Charges laid against primary suspect
At around 8 p.m. on Sunday evening, a gunman entered the Centre Culturel Islamique de Québec, and fatally shot six worshippers and wounded 19 more. The suspect, 27-year-old Alexandre Bissonnette, appeared in court on Monday and has been charged for six counts of first-degree murder, and five attempted murders using a restricted firearm. Bissonnette will appear in court again on Feb. 21.

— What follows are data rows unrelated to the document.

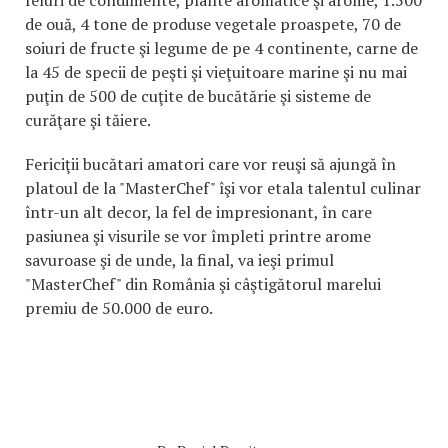
feluri de condimente, plante aromatice şi arome, 1.500
de ouă, 4 tone de produse vegetale proaspete, 70 de
soiuri de fructe şi legume de pe 4 continente, carne de
la 45 de specii de peşti şi vieţuitoare marine şi nu mai
puţin de 500 de cuţite de bucătărie şi sisteme de
curăţare şi tăiere.
Fericiţii bucătari amatori care vor reuşi să ajungă în
platoul de la "MasterChef" îşi vor etala talentul culinar
într-un alt decor, la fel de impresionant, în care
pasiunea şi visurile se vor împleti printre arome
savuroase şi de unde, la final, va ieşi primul
"MasterChef" din România şi câştigătorul marelui
premiu de 50.000 de euro.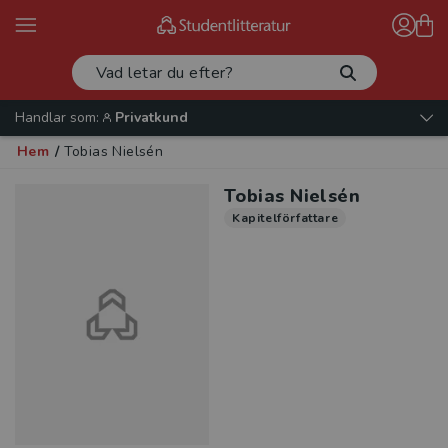
Handlar som:
Privatkund
Hem
/
Tobias Nielsén
Tobias Nielsén
Kapitelförfattare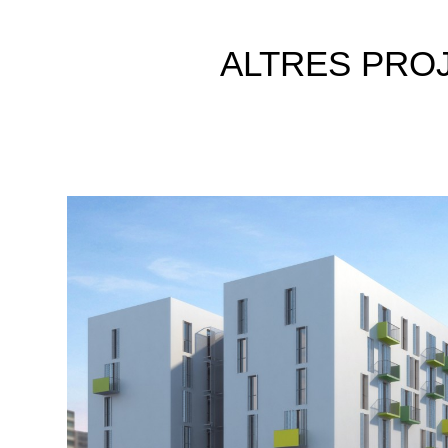
ALTRES
PRO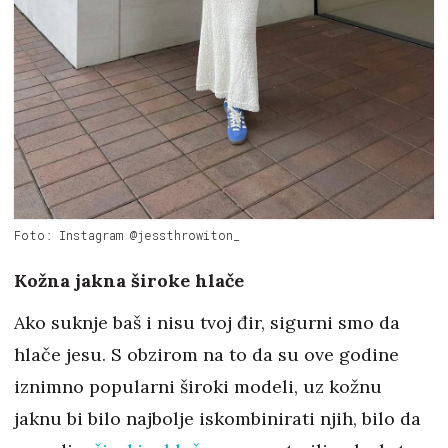
Foto: Instagram @jessthrowiton_
Kožna jakna široke hlače
Ako suknje baš i nisu tvoj đir, sigurni smo da
hlače jesu. S obzirom na to da su ove godine
iznimno popularni široki modeli, uz kožnu
jaknu bi bilo najbolje iskombinirati njih, bilo da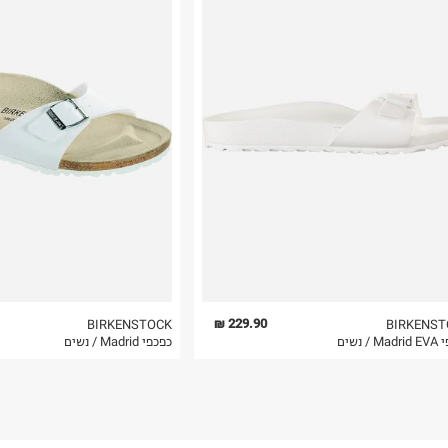
רות באתר בלבד
 בלבד. לא ניתן
229.90 ₪
BIRKENSTOCK
BIRKENST
 / נשים
כפכפי Madrid / נשים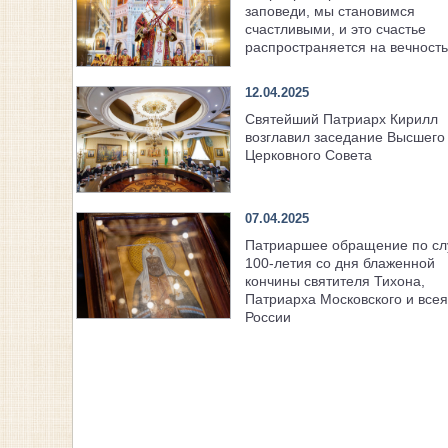
заповеди, мы становимся
счастливыми, и это счастье
распространяется на вечность
12.04.2025
Святейший Патриарх Кирилл
возглавил заседание Высшего
Церковного Совета
07.04.2025
Патриаршее обращение по с
100-летия со дня блаженной
кончины святителя Тихона,
Патриарха Московского и всея
России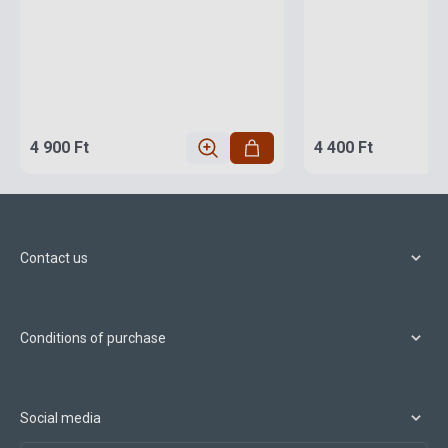
4 900 Ft
4 400 Ft
Contact us
Conditions of purchase
Social media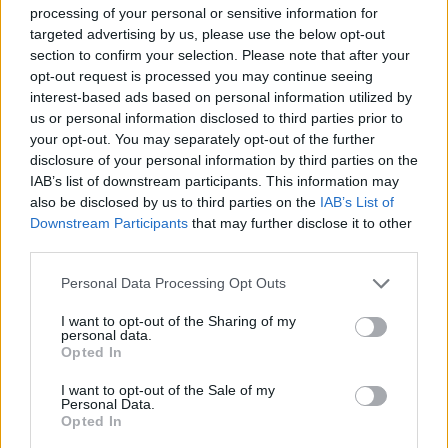
processing of your personal or sensitive information for
targeted advertising by us, please use the below opt-out
section to confirm your selection. Please note that after your
opt-out request is processed you may continue seeing
interest-based ads based on personal information utilized by
us or personal information disclosed to third parties prior to
your opt-out. You may separately opt-out of the further
disclosure of your personal information by third parties on the
IAB’s list of downstream participants. This information may
also be disclosed by us to third parties on the
IAB’s List of
Downstream Participants
that may further disclose it to other
third parties.
Personal Data Processing Opt Outs
I want to opt-out of the Sharing of my
personal data.
2026. július 28., kedd
Opted In
Szentségtörő üzenetek és
I want to opt-out of the Sale of my
vandalizmus a medjugorjei Mária-
Personal Data.
Opted In
szobornál – térfigyelő rögzítette a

“The charges that have been laid are those that were disclosed by the evidence so far," Crown attorney Michel Fortin told reporters outside the courthouse in Quebec City. "It’s an ongoing investigation, but as of now, the only charges that could be laid were those that were laid.”
Prime Minister Justin Trudeau has denounced the shooting as a terrorist attack, although neither he, nor police investigating the case have commented on a possible motive for the incident. Media outlets have reported that Bisonnette, a student at L'Université Laval, has "liked" U.S. President Donald Trump on Facebook, along with French politician Marine Le Pen, the separatist Parti Québécois, and the Israeli armed forces. Le Pen, the leader of France's National Front in France who has won accolades from white supremacists, is known for her anti-Muslim, anti-immigrant ideology.
Families notified, victims named
The horrific attack has prompted world leaders to extend their sympathies and launched Canada into a national day of mourning. Trudeau, members of his cabinet, and Canadian party leaders attended memorial ceremonies in Quebec City on Monday evening, and similar ceremonies were held in Toronto, Halifax, and other capital cities.
Canadians will not be broken by this violence. Our spirit & unity will only strengthen – we will mourn, and we will heal, together. pic.twitter.com/TVdFrbuHpq— Justin Trudeau (@JustinTrudeau) January 30, 2017
The names of the victims have now been released: 57-year-old Azzeddine Soufiane, 60-year-old Khaled Belkacemi, 44-year-old Aboubaker Thabti, 42-year-old Mamadou Tanou Barry, 39-year-old Ibrahima Barry, and 41-year-old Abdelkrim Hassane. At least three of them were fathers to children as young as 15 months old.
Mamadou and Ibrahima Barry were brothers from Guinea, Soufiane was a grocer and butcher, Hassane worked as a programming analyst for the Quebec government, and Belkacemi was a professor of soil and agri-food engineering at L'Université Laval.